The paper bag contained $35,000 when it changed hands that January day in 2022.

All we know is that the transaction was recorded by the FBI—a strong indication that it was criminal—and that the money was received by “an influential [Hawaiian] state lawmaker,” according to reporting on the case.

The timing of the handoff, just one day after the legislative session began, suggests the possibility of bribery in exchange for a favor—but that remains unconfirmed.

Among those present were lobbyist Tobi Solidum and former Hawaii State Rep. Ty Cullen, who had already been arrested after accepting bribes from a wastewater executive and was now acting as an FBI informant.

So who was the “influential state lawmaker” who took the bag?

Guilty governments, like guilty children, get creative at hiding the truth.

The obvious next step was a Freedom of Information Act (FOIA) request. Civil Beat, a local paper, filed one for emails between Cullen and Solidum, hoping to identify the “influential state lawmaker.”

But no emails were found.

The House Chief Clerk’s office said it did not have the requested records. Under what it described as standard procedure, the Hawaii House had wiped Cullen’s email account, deleting years of messages as soon as he left office.

That means the public may never know what conversations Cullen had with Solidum—and we’re left to speculate while the guilty parties remain at large.

Then there’s this: That same January in 2022, Solidum, Cullen and then-State Representative Sylvia Luke sat down to dinner. On that day, Luke accepted two $5,000 checks from Solidum—a fact she disclosed earlier this year.

If Luke accepted $10,000 from the same lobbyist tied to the $35,000 payoff, was she the “influential state lawmaker” who took the bag?

Civil Beat’s FOIA requests also asked for Luke’s email exchanges with Solidum from her time as a state representative. But those records were also wiped once she, too, left the House before heading to the lieutenant governor’s office.

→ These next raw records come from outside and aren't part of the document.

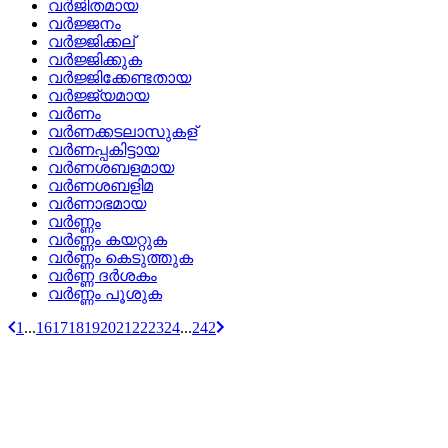
വര്‍ജിതമായ
വര്‍ജ്ജനം
വര്‍ജ്ജിക്കല്
വര്‍ജ്ജിക്കുക
വര്‍ജ്ജിക്കേണ്ടതായ
വര്‍ജ്ജ്യമായ
വര്‍ണം
വര്‍ണക്കടലാസുകള്
വര്‍ണപ്പകിട്ടായ
വര്‍ണശബളമായ
വര്‍ണശബളിമ
വര്‍ണാഭമായ
വര്‍ണ്ണം
വര്‍ണ്ണം കയറ്റുക
വര്‍ണ്ണം കെടുത്തുക
വര്‍ണ്ണ ദര്‍ശകം
വര്‍ണ്ണം പൂശുക
1
...
16
17
18
19
20
21
22
23
24
...
242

“It does not help anything in this situation not to have those emails,” said Camron Hurt, state director of Common Cause Hawaii, a government accountability organization. “It’s another roadblock to the transparency that people are craving.”

Hawaii isn’t alone—it sits at one end of a broader spectrum.

In Michigan and Massachusetts, the state legislature and the governor are exempt from FOIA, effectively granting them carte blanche to obscure their conduct from public scrutiny. Michigan Speaker of the House Matt Hall made his position on government accountability clear last year when asked whether two bills expanding FOIA would be taken up. “We’re just not going to do FOIA,” he said.

But restricting FOIA’s scope is only one part of the problem. Even when records are technically accessible, the cost can put them out of reach.

A Maryland nonprofit requesting records of police misconduct was told it would cost them $245,000. An advocacy group seeking sheriff’s records on predictive policing was told it would cost them $1.2 million. And a Michigan parent requesting transparency on school social media monitoring was quoted a fee of $18 million.

Guilty governments, like guilty children, get creative at hiding the truth.

With no alternative, Civil Beat asked every person who occupied a seat in the Hawaii House or Senate at the time of the bag transaction whether they had taken the $35,000. All respondents, including Lt. Governor Luke, denied it.

Even Governor Josh Green said he doesn’t know who took the $35,000 and urged whoever did to “humble themselves” and come clean.

“Whoever did that should own it and then really face the consequences,” Green said. “It’s tough because if you have one bad apple, it really kind of messes everybody else up. I’m kind of upset and sad that that ever occurred.”

So are we, Governor.

Scientology Founder L. Ron Hubbard wrote: “Democracy depends exclusively on the informedness of the individual citizen.”

Without informed citizens, our nation is left holding the bag.